If there’s a border failing to please, now’s the time to clear away unwanted plants, condition soil, analyse growing conditions and create something new. Lightly shaded beds might call for woodland plants but if you have sun, why not choose one showy flower? This can be a dahlia or tall Mexican sunflower (Tithonia) full of orange daisies – but for real glamour go for gladioli, bought as corms for spring planting.
Gladioli originate mainly from South Africa and Mediterranean regions, where they grow in meadows, on stony slopes and occasionally in marshy ground. From the 1950s to the 1970s, these were popular allotment flowers slotted in rows between onions and cabbages to provide unwieldy cut flowers for the house. Even the shorter ones look silly in my vases, and I much prefer them slotted into the garden, where their vertical, sword-like shapes – even in leaf and green bud – add accent and colour. Having survived a decade or two of ridicule, gladioli are back in force, with a pageant of exciting new cultivars. For a new border, I’m inspired by ‘Break of Dawn’, a smallflowered type with blooms that remind me of pale scrambled eggs. I can imagine it with a strong yellow, perhaps ‘Yellow Gem’, as well as a purple like ‘Violetta’, all small-flowered and reaching 28-36in (70-90cm) tall. Yet larger-flowered cultivars soaring to 36in-4ft (90cm-1.2m) are hard to resist. Flowering time depends on when the corms are planted from March to June, but is usually from July to October.

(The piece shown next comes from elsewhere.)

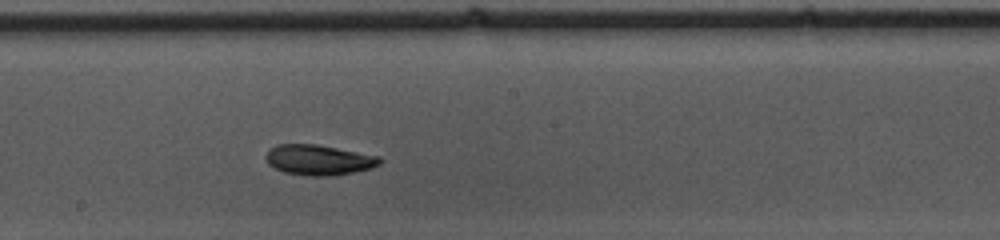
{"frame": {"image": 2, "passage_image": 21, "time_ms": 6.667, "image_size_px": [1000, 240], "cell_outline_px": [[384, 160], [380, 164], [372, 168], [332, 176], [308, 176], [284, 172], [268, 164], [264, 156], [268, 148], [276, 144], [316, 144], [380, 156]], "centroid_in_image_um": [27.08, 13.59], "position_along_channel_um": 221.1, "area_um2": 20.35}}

Lovers of the subtle and natural can seek out the species and their hybrids.
Nanus types are dainty, with each corm producing two or more flower spikes, while G. ‘Ruby’ and other cultivars with distinctive hooded flowers descend from the green, cream and purple South African G. papilio. Purple-pink Gladiolus
communis subsp. byzantinus loves a sunny border, and the creamy-white flowers of G. tristis are evening scented.
Proving they can naturalise well, these gladioli have been left in a border for six years and were still flowering in October in East Devon!